Unterschriftensammlungen für Bürgerbegehren durch Corona-Pandemie stark beeinträchtigt

Trotz Aussetzung der dreimonatigen Einreichungsfrist haben es Bürgerinitiativen aktuell schwer

Laut Mehr Demokratie e.V. ist die Zahl eingereichter Bürgerbegehren seit Beginn der Corona-Pandemie im März 2020 im Vergleich zu den Vorjahren stark gesunken. „Das Sammeln von Unterschriften ist aufgrund des erhöhten Ansteckungsrisikos im öffentlichen Raum und Zeitdruck bei der Einreichung des Begehrens schwerer geworden“, sagt Edgar Wunder, Landesvorsitzender von Mehr Demokratie in Baden-Württemberg. 
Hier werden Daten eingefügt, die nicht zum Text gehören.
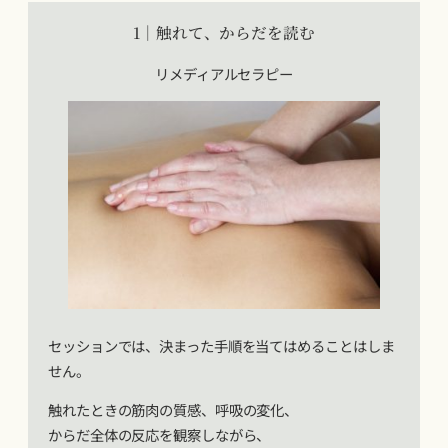
1｜触れて、からだを読む
リメディアルセラピー
セッションでは、決まった手順を当てはめることはしま
せん。
触れたときの筋肉の質感、呼吸の変化、
からだ全体の反応を観察しながら、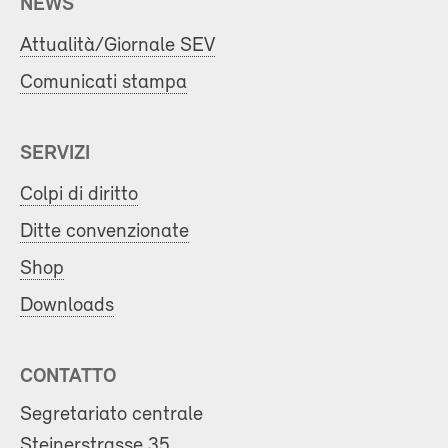
NEWS
Attualità/Giornale SEV
Comunicati stampa
SERVIZI
Colpi di diritto
Ditte convenzionate
Shop
Downloads
CONTATTO
Segretariato centrale
Steinerstrasse 35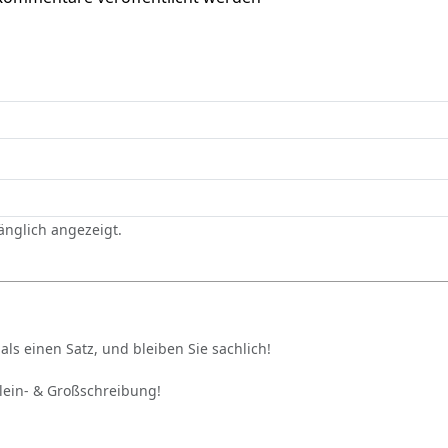
gänglich angezeigt.
als einen Satz, und bleiben Sie sachlich!
Klein- & Großschreibung!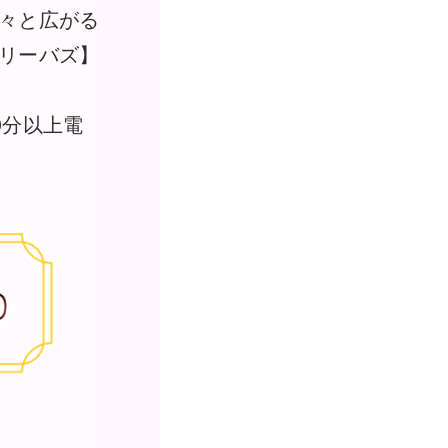
々と広がる
リーバズ】
0分以上電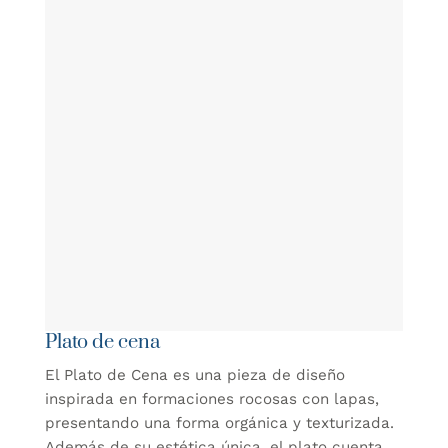
Plato de cena
El Plato de Cena es una pieza de diseño
inspirada en formaciones rocosas con lapas,
presentando una forma orgánica y texturizada.
Además de su estética única, el plato cuenta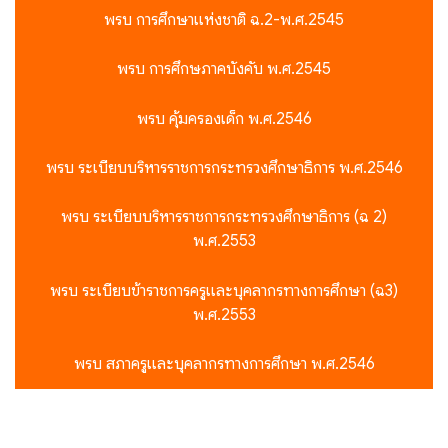
พรบ การศึกษาแห่งชาติ ฉ.2-พ.ศ.2545
พรบ การศึกษภาคบังคับ พ.ศ.2545
พรบ คุ้มครองเด็ก พ.ศ.2546
พรบ ระเบียบบริหารราชการกระทรวงศึกษาธิการ พ.ศ.2546
พรบ ระเบียบบริหารราชการกระทรวงศึกษาธิการ (ฉ 2)
พ.ศ.2553
พรบ ระเบียบข้าราชการครูและบุคลากรทางการศึกษา (ฉ3)
พ.ศ.2553
พรบ สภาครูและบุคลากรทางการศึกษา พ.ศ.2546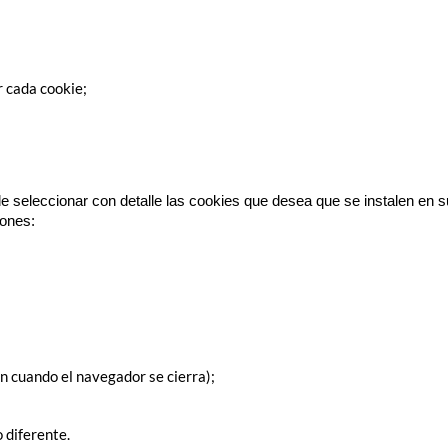
r cada cookie;
de seleccionar con detalle las cookies que desea que se instalen en 
iones:
n cuando el navegador se cierra);
 diferente.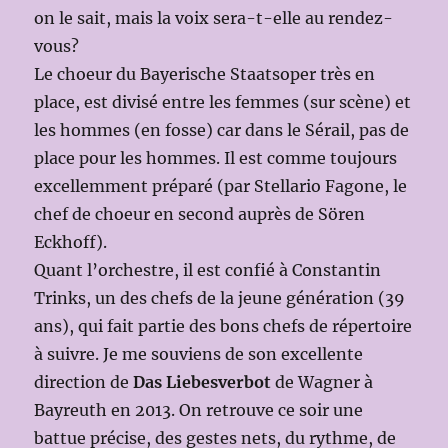
on le sait, mais la voix sera-t-elle au rendez-
vous?
Le choeur du Bayerische Staatsoper très en
place, est divisé entre les femmes (sur scène) et
les hommes (en fosse) car dans le Sérail, pas de
place pour les hommes. Il est comme toujours
excellemment préparé (par Stellario Fagone, le
chef de choeur en second auprès de Sören
Eckhoff).
Quant l’orchestre, il est confié à Constantin
Trinks, un des chefs de la jeune génération (39
ans), qui fait partie des bons chefs de répertoire
à suivre. Je me souviens de son excellente
direction de
Das Liebesverbot
de Wagner à
Bayreuth en 2013. On retrouve ce soir une
battue précise, des gestes nets, du rythme, de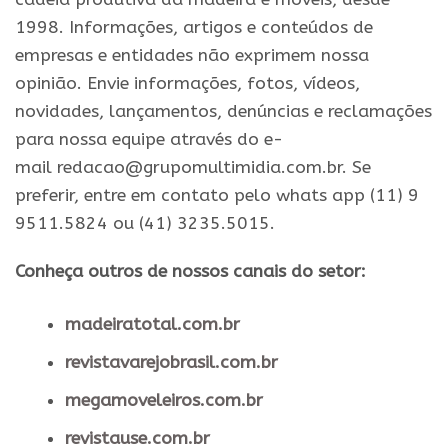
1998. Informações, artigos e conteúdos de
empresas e entidades não exprimem nossa
opinião. Envie informações, fotos, vídeos,
novidades, lançamentos, denúncias e reclamações
para nossa equipe através do e-
mail redacao@grupomultimidia.com.br. Se
preferir, entre em contato pelo whats app (11) 9
9511.5824 ou (41) 3235.5015.
Conheça outros de nossos canais do setor:
madeiratotal.com.br
revistavarejobrasil.com.br
megamoveleiros.com.br
revistause.com.br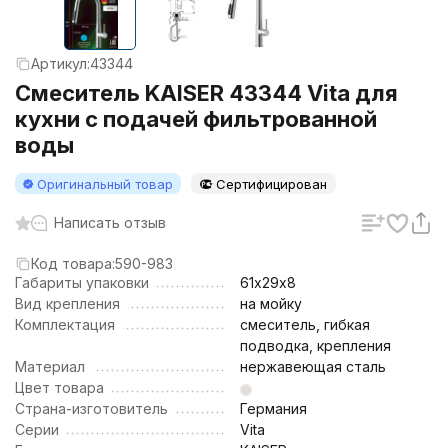
Артикул:
43344
Смеситель KAISER 43344 Vita для
кухни с подачей фильтрованной
воды
Оригинальный товар
Сертифицирован
Написать отзыв
Код товара:
590-983
Габариты упаковки
61х29х8
Вид крепления
на мойку
Комплектация
смеситель, гибкая
подводка, крепления
Материал
нержавеющая сталь
Цвет товара
Страна-изготовитель
Германия
Серии
Vita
Mehr Demokratie e.V erfasst als einzige auf Bürgerbegehren und -entscheide spezialisierte Beratungsstelle in Baden-Württemberg regelmäßig statistische Daten dazu und steht meist in engem Kontakt mit Bürgerinitiativen und Gemeindeverwaltungen. Seit März wurden bisher nur fünf Bürgerbegehren eingereicht, was einem Viertel der statistisch zu erwartenden Zahl entspricht. Diese liegt im Jahr bei 42 eingereichten Bürgerbegehren. Darüber hinaus finden aktuell in nur vier Gemeinden Unterschriftensammlungen statt, die der Einreichung eines Bürgerbegehrens vorausgehen. „Dieser ungewöhnlich niedrige Wert ist nur durch massive Schwierigkeiten bei der Unterschriftensammlung für Bürgerbegehren erklärbar, bedingt durch die Corona-Pandemie“, erklärt Edgar Wunder.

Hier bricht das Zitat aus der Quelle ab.